### Information provided
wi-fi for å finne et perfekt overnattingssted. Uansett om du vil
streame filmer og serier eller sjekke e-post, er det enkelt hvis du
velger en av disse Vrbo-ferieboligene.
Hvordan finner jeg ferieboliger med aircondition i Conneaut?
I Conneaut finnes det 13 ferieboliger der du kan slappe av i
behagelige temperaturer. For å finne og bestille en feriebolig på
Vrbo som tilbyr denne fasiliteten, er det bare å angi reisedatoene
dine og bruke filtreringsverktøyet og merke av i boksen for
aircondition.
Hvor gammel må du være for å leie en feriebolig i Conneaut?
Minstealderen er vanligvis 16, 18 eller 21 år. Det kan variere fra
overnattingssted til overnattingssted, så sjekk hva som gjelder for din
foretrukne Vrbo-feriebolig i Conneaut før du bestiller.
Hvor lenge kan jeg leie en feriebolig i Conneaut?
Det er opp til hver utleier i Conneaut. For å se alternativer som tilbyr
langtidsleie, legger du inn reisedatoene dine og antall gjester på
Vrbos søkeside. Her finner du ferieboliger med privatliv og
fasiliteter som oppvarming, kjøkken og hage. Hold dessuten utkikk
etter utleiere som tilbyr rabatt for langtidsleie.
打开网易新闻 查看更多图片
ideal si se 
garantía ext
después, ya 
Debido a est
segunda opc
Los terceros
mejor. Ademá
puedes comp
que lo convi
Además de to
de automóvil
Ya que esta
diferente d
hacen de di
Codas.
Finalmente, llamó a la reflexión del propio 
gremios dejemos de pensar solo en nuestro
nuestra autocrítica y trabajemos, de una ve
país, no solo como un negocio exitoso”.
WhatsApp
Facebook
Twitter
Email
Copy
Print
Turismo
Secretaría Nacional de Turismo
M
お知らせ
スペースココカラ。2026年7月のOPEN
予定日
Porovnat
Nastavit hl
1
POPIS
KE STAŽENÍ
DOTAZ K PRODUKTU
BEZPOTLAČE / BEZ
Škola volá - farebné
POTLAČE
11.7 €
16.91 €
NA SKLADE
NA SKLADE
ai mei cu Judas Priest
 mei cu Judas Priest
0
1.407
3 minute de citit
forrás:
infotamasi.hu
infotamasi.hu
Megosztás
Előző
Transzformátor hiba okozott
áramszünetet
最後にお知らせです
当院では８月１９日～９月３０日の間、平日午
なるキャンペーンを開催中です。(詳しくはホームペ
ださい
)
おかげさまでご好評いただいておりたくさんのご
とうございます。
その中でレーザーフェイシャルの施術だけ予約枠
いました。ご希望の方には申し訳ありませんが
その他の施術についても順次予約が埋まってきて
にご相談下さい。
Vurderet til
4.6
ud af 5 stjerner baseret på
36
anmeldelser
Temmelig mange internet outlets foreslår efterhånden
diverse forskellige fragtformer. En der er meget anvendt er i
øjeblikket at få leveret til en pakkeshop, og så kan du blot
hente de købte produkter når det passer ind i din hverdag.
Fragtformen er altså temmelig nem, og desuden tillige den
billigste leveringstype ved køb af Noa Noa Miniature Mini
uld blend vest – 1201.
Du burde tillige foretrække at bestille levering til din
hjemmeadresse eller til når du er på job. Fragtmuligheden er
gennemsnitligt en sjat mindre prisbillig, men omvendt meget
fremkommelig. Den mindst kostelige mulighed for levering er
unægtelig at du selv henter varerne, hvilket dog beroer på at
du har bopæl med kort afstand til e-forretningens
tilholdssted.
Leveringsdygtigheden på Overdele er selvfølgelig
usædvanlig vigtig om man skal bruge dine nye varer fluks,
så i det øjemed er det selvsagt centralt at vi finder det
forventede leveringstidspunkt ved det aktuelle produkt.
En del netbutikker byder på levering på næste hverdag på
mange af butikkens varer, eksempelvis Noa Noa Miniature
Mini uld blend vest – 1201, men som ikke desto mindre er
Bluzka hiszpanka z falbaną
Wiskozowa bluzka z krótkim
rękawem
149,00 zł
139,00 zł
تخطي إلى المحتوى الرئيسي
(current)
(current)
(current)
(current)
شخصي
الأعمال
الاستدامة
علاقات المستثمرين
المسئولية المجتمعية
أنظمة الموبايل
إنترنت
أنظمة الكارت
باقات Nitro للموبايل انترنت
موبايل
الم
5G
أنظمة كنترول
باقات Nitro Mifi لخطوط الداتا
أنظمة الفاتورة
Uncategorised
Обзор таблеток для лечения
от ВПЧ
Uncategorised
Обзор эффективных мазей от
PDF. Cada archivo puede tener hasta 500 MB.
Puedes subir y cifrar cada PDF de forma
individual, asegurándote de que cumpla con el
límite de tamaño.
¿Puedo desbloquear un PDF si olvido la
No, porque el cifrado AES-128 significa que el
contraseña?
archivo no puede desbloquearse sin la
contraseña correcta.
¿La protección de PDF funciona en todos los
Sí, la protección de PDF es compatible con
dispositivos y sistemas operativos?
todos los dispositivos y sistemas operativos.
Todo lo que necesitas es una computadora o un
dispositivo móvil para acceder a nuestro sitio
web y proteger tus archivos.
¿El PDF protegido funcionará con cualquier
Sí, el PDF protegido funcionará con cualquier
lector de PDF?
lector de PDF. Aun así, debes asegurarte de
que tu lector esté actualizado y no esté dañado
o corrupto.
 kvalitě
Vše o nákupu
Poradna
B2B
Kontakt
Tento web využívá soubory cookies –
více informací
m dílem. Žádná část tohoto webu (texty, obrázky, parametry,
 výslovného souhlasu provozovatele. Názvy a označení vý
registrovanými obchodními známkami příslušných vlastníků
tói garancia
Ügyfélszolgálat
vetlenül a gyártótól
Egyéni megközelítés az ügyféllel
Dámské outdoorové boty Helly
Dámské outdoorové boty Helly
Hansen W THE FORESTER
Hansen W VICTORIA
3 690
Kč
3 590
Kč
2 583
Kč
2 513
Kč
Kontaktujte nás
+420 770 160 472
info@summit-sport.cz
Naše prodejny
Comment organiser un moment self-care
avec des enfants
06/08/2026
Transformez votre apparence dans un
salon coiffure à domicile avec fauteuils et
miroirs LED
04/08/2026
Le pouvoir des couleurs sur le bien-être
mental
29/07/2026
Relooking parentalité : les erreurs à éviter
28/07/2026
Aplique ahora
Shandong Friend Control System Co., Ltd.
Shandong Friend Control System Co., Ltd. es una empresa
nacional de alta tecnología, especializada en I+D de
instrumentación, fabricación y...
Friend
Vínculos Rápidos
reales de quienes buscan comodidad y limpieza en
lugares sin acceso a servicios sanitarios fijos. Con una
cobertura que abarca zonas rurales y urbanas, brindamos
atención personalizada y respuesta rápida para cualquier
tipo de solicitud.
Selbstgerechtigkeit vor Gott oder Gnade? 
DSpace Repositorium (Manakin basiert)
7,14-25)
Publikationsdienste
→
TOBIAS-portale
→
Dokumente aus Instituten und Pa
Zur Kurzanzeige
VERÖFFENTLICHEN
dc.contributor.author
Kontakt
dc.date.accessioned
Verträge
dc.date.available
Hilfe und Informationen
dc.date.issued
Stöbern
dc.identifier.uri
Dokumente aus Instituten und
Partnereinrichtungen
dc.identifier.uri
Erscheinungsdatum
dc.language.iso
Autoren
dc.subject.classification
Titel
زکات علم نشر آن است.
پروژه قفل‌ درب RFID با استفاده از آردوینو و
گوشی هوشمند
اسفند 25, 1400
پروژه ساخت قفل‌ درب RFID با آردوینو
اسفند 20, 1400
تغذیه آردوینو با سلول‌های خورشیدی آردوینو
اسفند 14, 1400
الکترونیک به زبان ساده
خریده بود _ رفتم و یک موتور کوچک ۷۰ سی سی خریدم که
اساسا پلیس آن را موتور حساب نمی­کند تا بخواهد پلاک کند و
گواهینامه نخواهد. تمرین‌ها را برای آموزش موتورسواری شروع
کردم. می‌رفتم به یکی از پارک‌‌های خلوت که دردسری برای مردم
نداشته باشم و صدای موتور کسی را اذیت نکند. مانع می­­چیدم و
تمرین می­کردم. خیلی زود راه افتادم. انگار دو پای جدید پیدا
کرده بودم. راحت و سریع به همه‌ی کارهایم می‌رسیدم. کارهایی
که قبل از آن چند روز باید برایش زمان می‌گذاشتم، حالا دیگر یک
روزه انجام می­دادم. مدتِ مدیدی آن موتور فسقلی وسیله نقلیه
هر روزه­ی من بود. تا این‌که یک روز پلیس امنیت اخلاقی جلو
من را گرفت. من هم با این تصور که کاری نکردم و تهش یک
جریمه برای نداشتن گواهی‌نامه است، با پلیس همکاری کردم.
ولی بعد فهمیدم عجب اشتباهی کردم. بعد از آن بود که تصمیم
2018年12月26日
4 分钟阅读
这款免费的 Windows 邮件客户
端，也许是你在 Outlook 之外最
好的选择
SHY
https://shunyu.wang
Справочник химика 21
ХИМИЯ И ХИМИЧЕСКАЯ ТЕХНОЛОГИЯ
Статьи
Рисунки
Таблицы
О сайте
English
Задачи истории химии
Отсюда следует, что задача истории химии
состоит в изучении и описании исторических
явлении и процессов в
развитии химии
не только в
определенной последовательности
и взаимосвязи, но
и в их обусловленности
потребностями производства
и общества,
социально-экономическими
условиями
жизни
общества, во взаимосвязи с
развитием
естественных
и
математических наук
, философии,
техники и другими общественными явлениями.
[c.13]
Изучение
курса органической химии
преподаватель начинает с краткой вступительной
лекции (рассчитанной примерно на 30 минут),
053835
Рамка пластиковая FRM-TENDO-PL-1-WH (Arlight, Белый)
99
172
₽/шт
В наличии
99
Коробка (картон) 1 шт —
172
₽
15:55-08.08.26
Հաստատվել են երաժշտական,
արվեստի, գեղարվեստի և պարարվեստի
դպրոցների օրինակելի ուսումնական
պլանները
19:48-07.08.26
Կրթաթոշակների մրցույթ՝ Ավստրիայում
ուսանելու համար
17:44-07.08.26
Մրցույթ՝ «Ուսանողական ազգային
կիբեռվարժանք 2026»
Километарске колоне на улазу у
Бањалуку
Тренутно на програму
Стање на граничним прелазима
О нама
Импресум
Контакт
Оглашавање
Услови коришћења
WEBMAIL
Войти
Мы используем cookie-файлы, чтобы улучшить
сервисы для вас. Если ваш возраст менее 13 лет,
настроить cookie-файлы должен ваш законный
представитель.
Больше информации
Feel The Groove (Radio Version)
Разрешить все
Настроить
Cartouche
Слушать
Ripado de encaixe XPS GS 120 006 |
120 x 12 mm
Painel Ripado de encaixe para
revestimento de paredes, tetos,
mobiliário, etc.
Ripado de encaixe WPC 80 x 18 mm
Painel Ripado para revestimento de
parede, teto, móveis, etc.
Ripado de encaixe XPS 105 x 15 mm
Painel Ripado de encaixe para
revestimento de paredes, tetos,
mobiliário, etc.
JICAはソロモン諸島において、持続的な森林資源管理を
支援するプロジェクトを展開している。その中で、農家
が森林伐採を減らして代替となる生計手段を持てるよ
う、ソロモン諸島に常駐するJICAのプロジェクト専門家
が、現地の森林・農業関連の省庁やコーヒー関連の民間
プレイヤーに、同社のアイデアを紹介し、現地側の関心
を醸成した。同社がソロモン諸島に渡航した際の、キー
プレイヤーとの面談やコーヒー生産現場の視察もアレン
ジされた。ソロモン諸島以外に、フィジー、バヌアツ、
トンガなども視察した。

### Action item
Reproduce word for word everything from the first of the lines above down to the line containing "aircondition.", including both of those lines.

### Solution to this problem
wi-fi for å finne et perfekt overnattingssted. Uansett om du vil
streame filmer og serier eller sjekke e-post, er det enkelt hvis du
velger en av disse Vrbo-ferieboligene.
Hvordan finner jeg ferieboliger med aircondition i Conneaut?
I Conneaut finnes det 13 ferieboliger der du kan slappe av i
behagelige temperaturer. For å finne og bestille en feriebolig på
Vrbo som tilbyr denne fasiliteten, er det bare å angi reisedatoene
dine og bruke filtreringsverktøyet og merke av i boksen for
aircondition.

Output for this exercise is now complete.